## SELECTED EXTRACT
....
Downtime records — the document the inspector reads

A few state veterinary boards and AAHA accreditation surveyors are beginning to ask for downtime records as part of practice IT review. The downtime record captures:

  • the date and time the incident was declared,
  • the affected systems,
  • the manual workaround used (paper records, handwritten controlled-substance log, printed daily schedule),
  • the time of restoration,
  • the data confirmed lost (if any),
  • the breach-notification decisions made,
  • the lessons learned.

A practice that has a downtime record from an incident that was contained shows materially better-prepared posture to insurers, accreditation reviewers, and the state veterinary board than a practice that has no record because it "didn't really happen" or "we recovered in a few hours so nobody asked." Document the small events; the small events are the rehearsal for the big one.

Vendor responsibilities — what to put in the contract

When the PIMS vendor, MSP, or IT-managed-service provider is part of the recovery path, the responsibility allocation belongs in writing:

  • Restore time commitment. What is the vendor's published RTO for a customer-initiated restore? Some cloud PIMS vendors commit to hours; some commit to "best effort." Best effort is not a commitment.
....
## RECORD SET
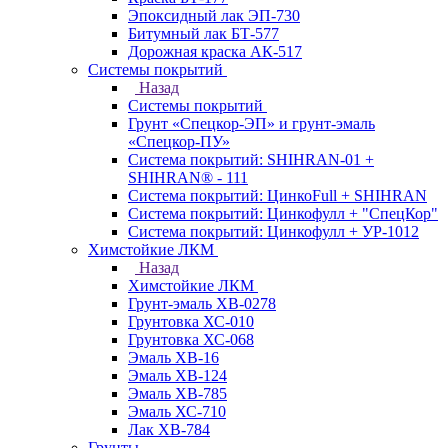
Эпоксидный лак ЭП-730
Битумный лак БТ-577
Дорожная краска АК-517
Системы покрытий
Назад
Системы покрытий
Грунт «Спецкор-ЭП» и грунт-эмаль
«Спецкор-ПУ»
Система покрытий: SHIHRAN-01 +
SHIHRAN® - 111
Система покрытий: ЦинкоFull + SHIHRAN
Система покрытий: Цинкофулл + "СпецКор"
Система покрытий: Цинкофулл + УР-1012
Химстойкие ЛКМ
Назад
Химстойкие ЛКМ
Грунт-эмаль ХВ-0278
Грунтовка ХС-010
Грунтовка ХС-068
Эмаль ХВ-16
Эмаль ХВ-124
Эмаль ХВ-785
Эмаль ХС-710
Лак ХВ-784
Грунты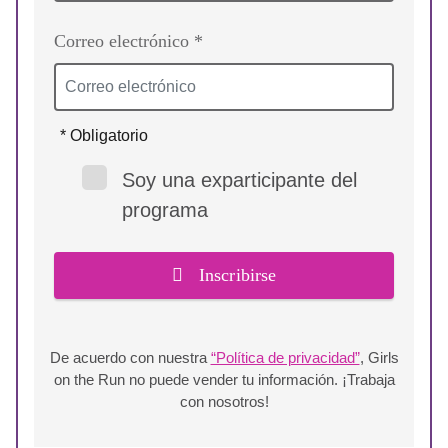
Correo electrónico *
* Obligatorio
Soy una exparticipante del
programa
Inscribirse
De acuerdo con nuestra
“Política de privacidad”
, Girls
on the Run no puede vender tu información. ¡Trabaja
con nosotros!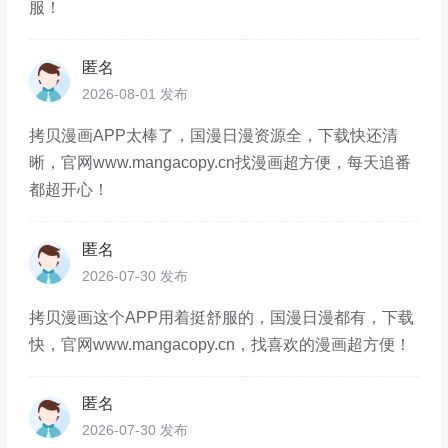
服！
匿名
2026-08-01 发布
拷贝漫画APP太棒了，国漫日漫资源全，下载快还清
晰，官网www.mangacopy.cn找漫画超方便，每天追番
都超开心！
匿名
2026-07-30 发布
拷贝漫画这个APP用着挺舒服的，国漫日漫都有，下载
快，官网www.mangacopy.cn，找喜欢的漫画超方便！
匿名
2026-07-30 发布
....
## WORK INSTRUCTIONS
(a) Duplicate everything in the downtime-records text from "A practice that has a" down to "not a commitment.".
(b) Using the downtime-records text, say whether each statement agrees with it: (i) a downtime record includes the time of restoration; (ii) all state veterinary boards now require downtime records; (iii) a vendor's "best effort" counts as a commitment. Answer yes or no for each and quote the deciding words.
(c) Resume the downtime-records text after its last sentence.

## ANSWERS BY ITEM
(a)
A practice that has a downtime record from an incident that was contained shows materially better-prepared posture to insurers, accreditation reviewers, and the state veterinary board than a practice that has no record because it "didn't really happen" or "we recovered in a few hours so nobody asked." Document the small events; the small events are the rehearsal for the big one.

Vendor responsibilities — what to put in the contract

When the PIMS vendor, MSP, or IT-managed-service provider is part of the recovery path, the responsibility allocation belongs in writing:

  • Restore time commitment. What is the vendor's published RTO for a customer-initiated restore? Some cloud PIMS vendors commit to hours; some commit to "best effort." Best effort is not a commitment.

(b)
(i) Yes: "the time of restoration,"
(ii) No: "A few state veterinary boards and AAHA accreditation surveyors are beginning to ask for downtime records"
(iii) No: "Best effort is not a commitment."

(c)
  • Backup retention. How long does the vendor retain its own backup of your data? Some retain 30 days; some retain 7. Make sure the retention is long enough that an attacker who sits in your environment for a few weeks before triggering encryption (the "dwell time" pattern of human-operated ransomware) does not outlast the retention.
  • Customer-side export. Does the vendor support an on-demand customer export, and at what frequency? This is the same question covered in our PIMS data export checklist.
  • Incident notification. If the vendor itself has an incident, how quickly does it notify customers? The NVA timeline showed the second Ryuk infection was framed as a "system outage" for several days before the ransomware nature became public.
  • Forensic cooperation. If your practice has an incident and the vendor's environment is potentially implicated, does the vendor cooperate with forensic discovery?
  • MFA for vendor remote access. Any time the vendor logs into your environment, MFA is required. The contract should say so.

Cyber insurance — the safety net that requires controls

Most veterinary cyber insurance policies in 2026 will not bind without minimum controls in place. Common underwriting requirements:

  • MFA on email and remote access.
  • Endpoint detection and response (EDR), not just anti-virus.
  • Daily backups with at least one immutable or air-gapped copy.
  • Documented incident-response plan and tested restore.
  • Security-awareness training for staff (phishing simulations).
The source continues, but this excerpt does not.